Mahree is, for the most part, a compelling heroine. Crispin sketches her teenage, growing-up angst with equal measures of compassionate warmth and humor. My favorite portion of the novel involves Mahree, Rob, and their Simiu ally Dhurrkk's journey to the interplanetary League in a last-ditch attempt to broker peace between the crew of the Désirée and the Simiu. Mahree really comes into her own here as a potential leader. I do, however, desperately wish that Crispin had opted to forego pursuing a romance between Mahree and Rob. The fact that she's still a teenager when they consummate their relationship -- never mind the future's view of one's full maturity level at sixteen -- plays out awkwardly on the page. Thankfully Crispin hints at a possible reset or delay in their relationship by the novel's end, but without further development their earlier "romance" falls flat -- a shame in a novel scrupulously dedicated to inter-species relational development.

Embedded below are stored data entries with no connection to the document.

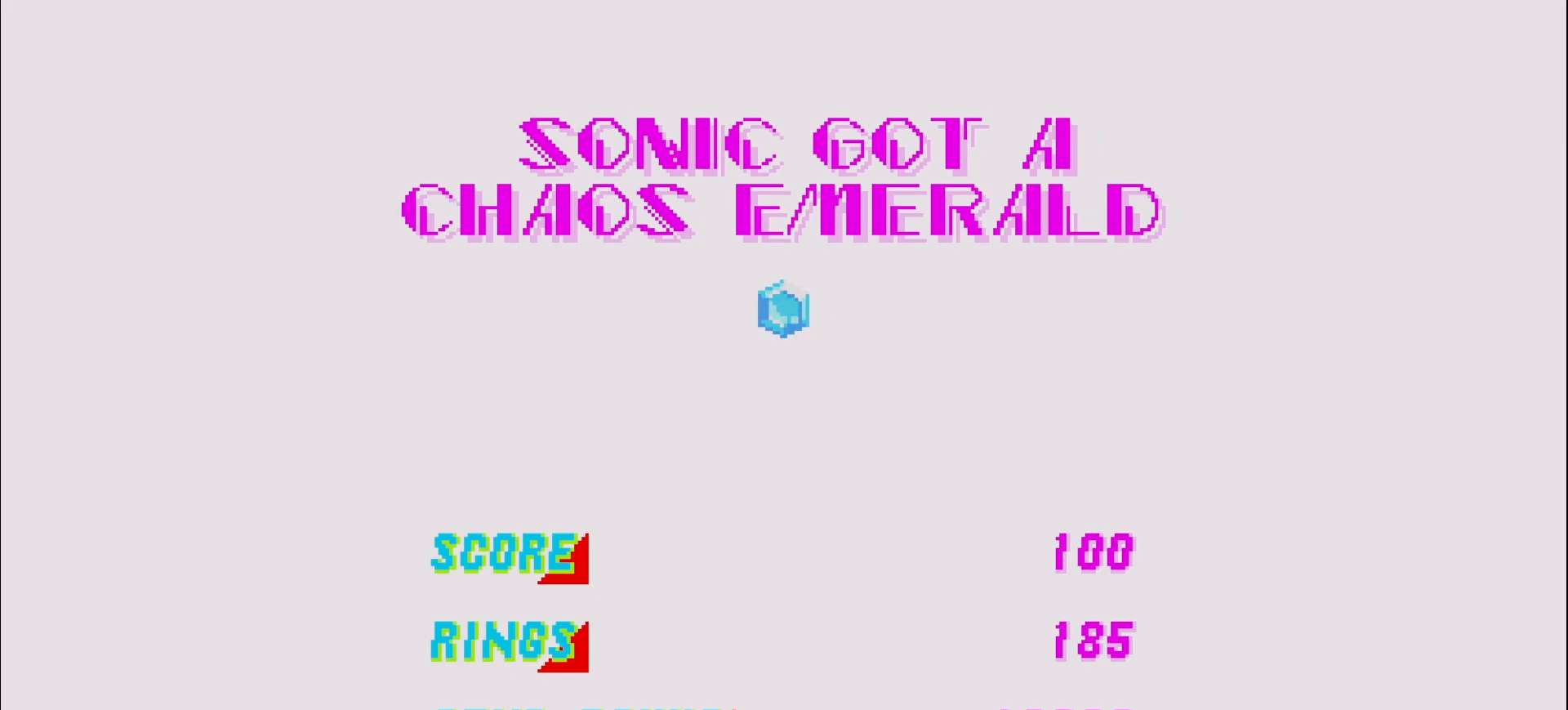
{"buttons": [], "left_stick": "center", "events": []}
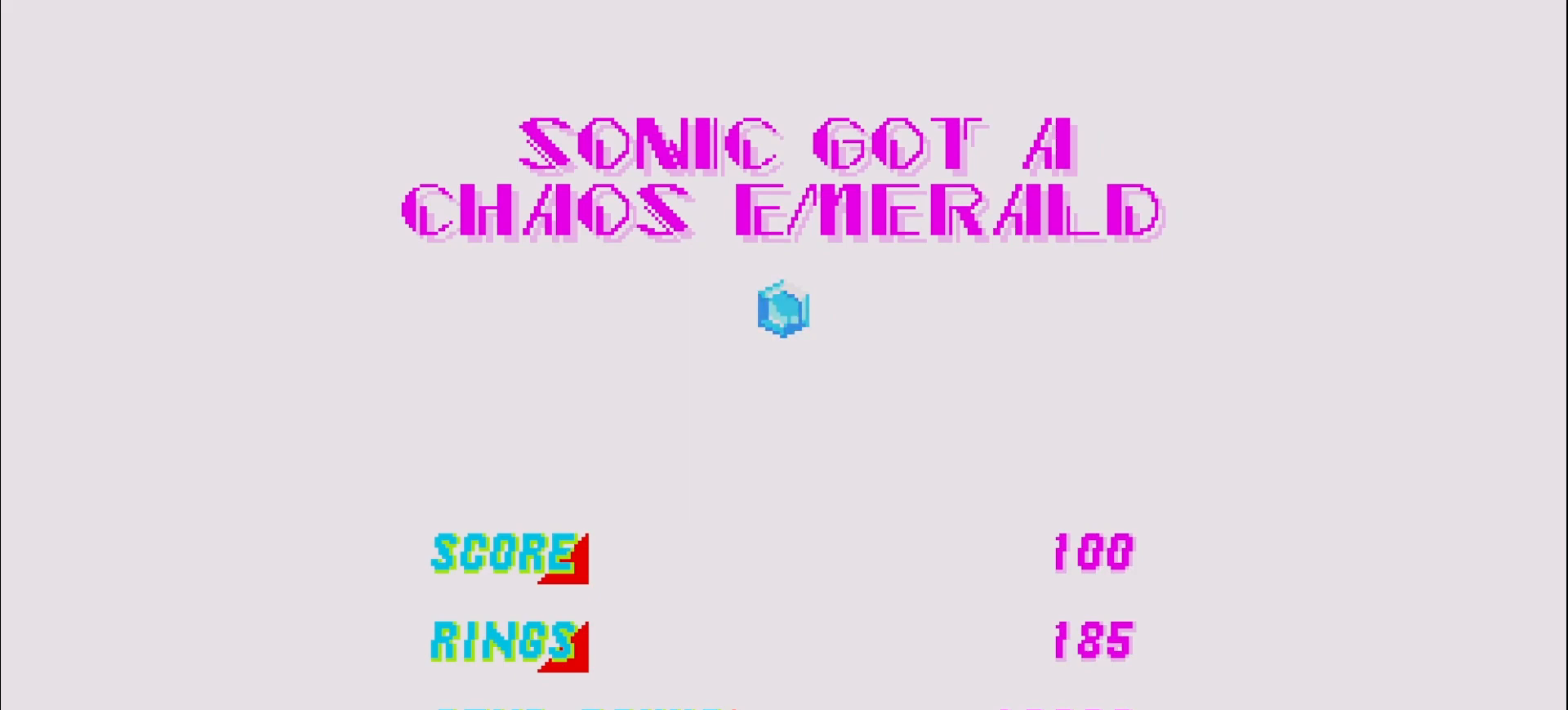
{"buttons": [], "left_stick": "center", "events": []}
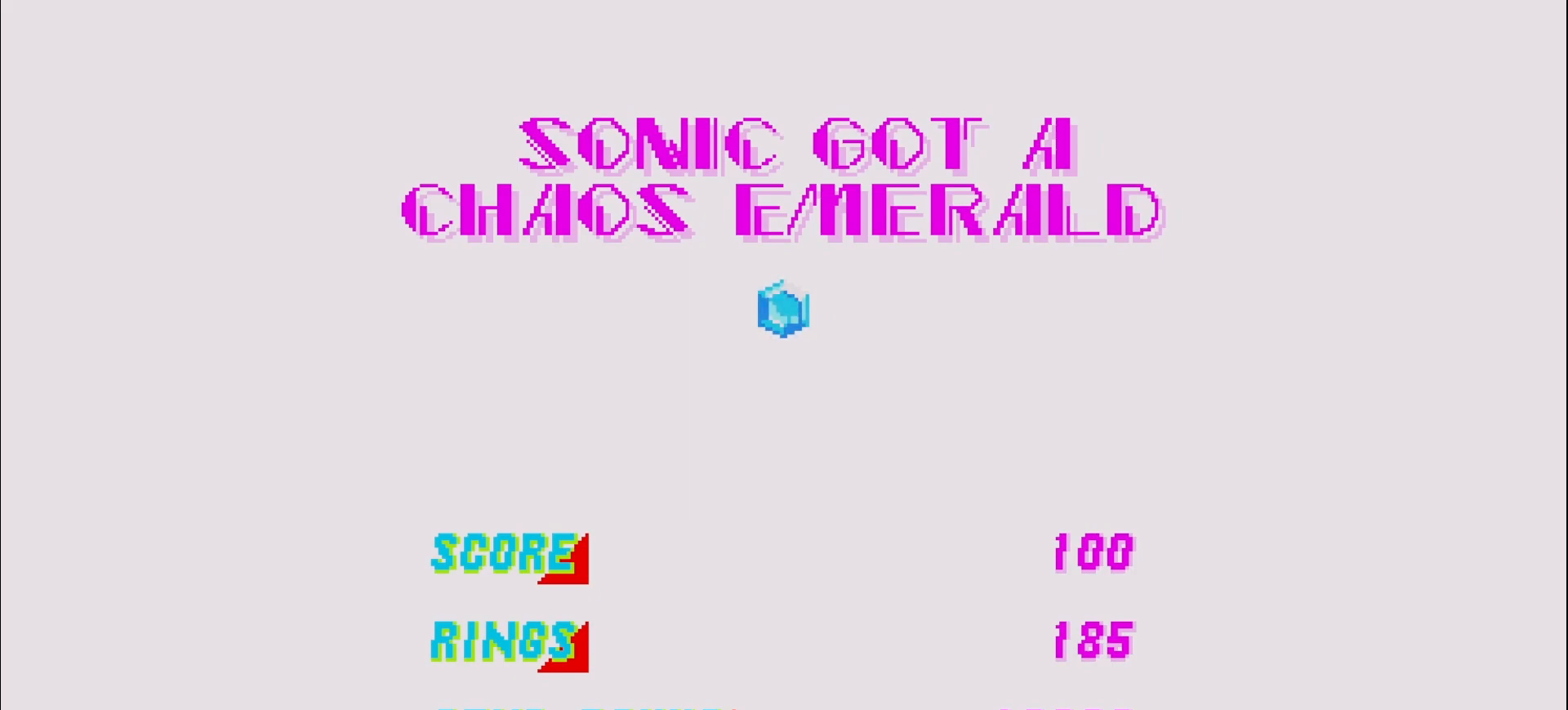
{"buttons": [], "left_stick": "center", "events": []}
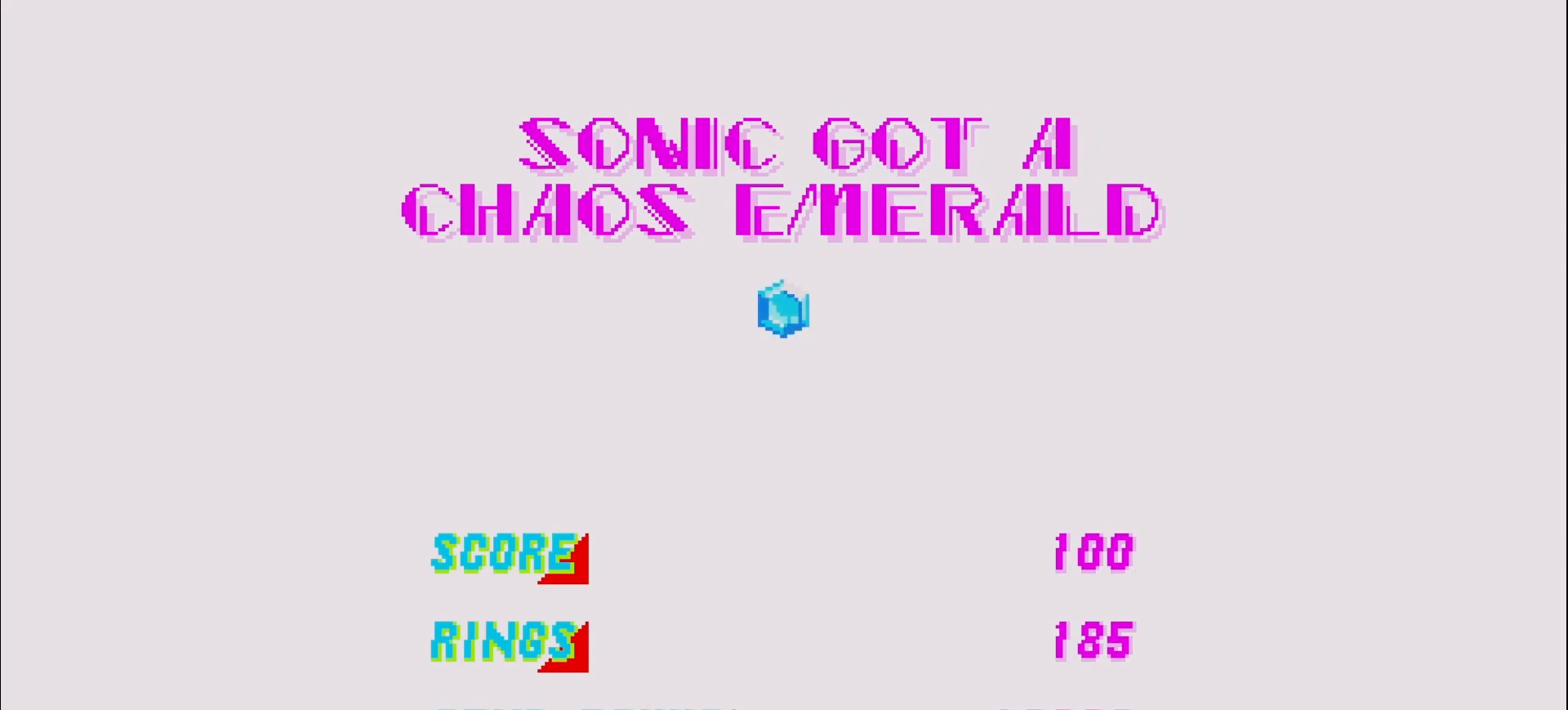
{"buttons": [], "left_stick": "center", "events": []}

Although StarBridge lacks the polish and finesse of Crispin's later, tie-in work, it is an enjoyable slice of original, old-fashioned sci-fi escapism. With its strong premise and attendant endless possibilities and a solid execution, StarBridge marks an intriguing beginning to Crispin's original work and fantastic imagination. Further installments are now definitely on my radar.
About the book:
WE ARE NOT ALONE, AND WE’RE ABOUT TO MEET OUR NEIGHBORS.
After more than a hundred years of space travel, a stray radio signal indicates the possibility that alien life might exist. The crew of the Désirée has no training in interstellar diplomacy and a minor dispute turns to disaster that could escalate into a full scale war.
Can the bond formed between two very different friends be strong enough to bridge their differences and save their people? Come along in this first book in the StarBridge Series in an exciting journey across the stars in a desperate gamble to save both their worlds.